§ **GOAL**
The passage below about book dealers, collectors and auctions names several organizations, publications and events. List each of them once.

§ **QUOTED PASSAGE**
I recently heard that an ABAA commentator, Greg Gibson, mentioned [actually I think reiterated] that the Americana Exchange and its successor, the Rare Book Hub, are anti-dealer.  This is not the case.

 

We are pro-collector and I’m sorry if this offends anyone in the trade.  But I will remind you that without collectors there will not be any trade.  You are dependent on those who read your catalogues, take your advice and buy what you offer.  And collectors want to do this, within reason

 

But when the disparity between auction realizations and dealer asking prices becomes too great it encourages collectors to consider buying at auction.  From my experience I’d say they do this reluctantly.  For many, collecting is a passion but it’s not one they devote themselves to full time.  Buying from dealers is more time-efficient, buying at auctions potentially less costly but more work.  When the difference is small I think collectors usually buy from dealers.  When the difference increases so too does the tendency to bid at auction.  Book collectors are not dumb although Mr. Gibson in a recent blog posting wants to suggest some are.

 

Here is an excerpt from Mr. Gibson’s recent column about the New York Book Fair.

 

All the things I'd seen and heard [at the book fair] needed to be considered, digested, put in perspective.

 

Most remarkable was a story told to me by a colleague with whom I'd done a great deal of business over the years.

 

He had a wealthy, impulsive, and very skittish customer who had become convinced that all dealers were, to a greater or lesser degree, stacking the deck against their customers, and that auctions were the only fair and transparent market.

It makes sense intuitively – people competing openly against one another rather than trusting any single individual. As Forbes Magazine put it: 

 

Auctions, in theory anyway, determine price and possession in accordance with the laws of supply and demand, and adhere, again in theory, to some measure of transparency: if you want something, you just pay more for it than anyone else will, and the price—but not the purchaser—will be a matter of public record.  Gallerists, by contrast, unilaterally determine a sale price, and then anoint a buyer, based on their own arcane calculations of what’s best for their artists, their clients, or themselves.

 

Substitute “book dealers” for “gallerists” and eliminate “artists,” and you have a succinct summary of the mindset of my colleague's skittish customer. Certainly, auction rooms have been vigorously promoting this view, and venues like Rare Book Hub, for example, publicize auction houses while suggesting that private dealers are inefficient and obsolescent, if not downright untrustworthy.

 

But back to my colleague and the wary customer. Inevitably, as his high opinion of auction houses solidified, the customer began buying exclusively at auction. My colleague had a great deal of interesting material to offer this fellow (some of which he'd bought from me) but was completely frustrated by the customer's steadfast refusal to deal with a “middleman.”

§ **Saved entries**
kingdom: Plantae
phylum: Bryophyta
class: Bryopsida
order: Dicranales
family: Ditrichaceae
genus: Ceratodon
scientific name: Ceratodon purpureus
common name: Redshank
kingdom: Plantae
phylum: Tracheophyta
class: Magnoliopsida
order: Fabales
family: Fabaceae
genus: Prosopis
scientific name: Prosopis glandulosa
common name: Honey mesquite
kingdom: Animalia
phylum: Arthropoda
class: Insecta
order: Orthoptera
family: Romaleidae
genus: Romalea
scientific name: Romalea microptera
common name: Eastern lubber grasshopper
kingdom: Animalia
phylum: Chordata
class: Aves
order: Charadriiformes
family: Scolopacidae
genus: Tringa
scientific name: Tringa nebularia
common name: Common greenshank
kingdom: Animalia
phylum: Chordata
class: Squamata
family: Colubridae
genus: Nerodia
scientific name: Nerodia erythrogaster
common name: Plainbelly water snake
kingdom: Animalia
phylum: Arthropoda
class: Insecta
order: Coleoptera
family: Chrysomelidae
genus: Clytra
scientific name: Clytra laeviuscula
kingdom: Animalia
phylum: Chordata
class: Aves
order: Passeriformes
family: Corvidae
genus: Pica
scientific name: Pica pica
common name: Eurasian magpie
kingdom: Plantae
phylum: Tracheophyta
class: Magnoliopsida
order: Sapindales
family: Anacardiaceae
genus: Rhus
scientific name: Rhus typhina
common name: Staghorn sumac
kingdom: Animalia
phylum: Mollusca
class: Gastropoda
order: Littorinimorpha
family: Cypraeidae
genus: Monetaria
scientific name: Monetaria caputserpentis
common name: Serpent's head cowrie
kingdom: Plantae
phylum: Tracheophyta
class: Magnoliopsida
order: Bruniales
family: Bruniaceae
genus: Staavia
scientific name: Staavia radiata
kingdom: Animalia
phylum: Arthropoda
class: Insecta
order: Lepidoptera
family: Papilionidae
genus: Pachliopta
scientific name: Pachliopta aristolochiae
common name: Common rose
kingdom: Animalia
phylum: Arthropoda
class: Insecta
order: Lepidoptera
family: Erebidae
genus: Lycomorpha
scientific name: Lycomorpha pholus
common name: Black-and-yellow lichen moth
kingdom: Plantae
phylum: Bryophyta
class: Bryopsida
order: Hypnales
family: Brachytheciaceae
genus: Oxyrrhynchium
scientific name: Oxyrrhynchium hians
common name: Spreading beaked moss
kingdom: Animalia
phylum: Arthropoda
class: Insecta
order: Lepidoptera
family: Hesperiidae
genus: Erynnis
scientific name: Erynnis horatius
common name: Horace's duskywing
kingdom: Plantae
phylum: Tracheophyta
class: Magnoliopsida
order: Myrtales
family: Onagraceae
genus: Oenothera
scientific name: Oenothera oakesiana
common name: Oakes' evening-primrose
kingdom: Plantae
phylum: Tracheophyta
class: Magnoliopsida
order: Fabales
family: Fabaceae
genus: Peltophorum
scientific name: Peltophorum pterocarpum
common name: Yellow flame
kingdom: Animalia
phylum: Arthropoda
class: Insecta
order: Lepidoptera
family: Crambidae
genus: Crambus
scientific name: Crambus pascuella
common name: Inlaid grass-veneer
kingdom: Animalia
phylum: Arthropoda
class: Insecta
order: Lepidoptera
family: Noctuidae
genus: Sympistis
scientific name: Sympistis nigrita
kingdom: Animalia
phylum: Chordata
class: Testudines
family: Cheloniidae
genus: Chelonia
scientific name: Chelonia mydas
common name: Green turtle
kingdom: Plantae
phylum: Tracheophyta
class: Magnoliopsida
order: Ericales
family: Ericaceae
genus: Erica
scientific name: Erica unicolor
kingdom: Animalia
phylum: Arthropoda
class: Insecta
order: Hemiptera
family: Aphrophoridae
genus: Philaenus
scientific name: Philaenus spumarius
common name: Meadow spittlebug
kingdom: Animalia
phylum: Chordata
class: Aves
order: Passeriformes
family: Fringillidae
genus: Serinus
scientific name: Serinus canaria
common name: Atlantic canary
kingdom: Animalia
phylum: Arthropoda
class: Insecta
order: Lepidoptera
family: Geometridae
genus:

§ **SOLUTION TO THE PROBLEM**
ABAA
Americana Exchange
Rare Book Hub
New York Book Fair
Forbes Magazine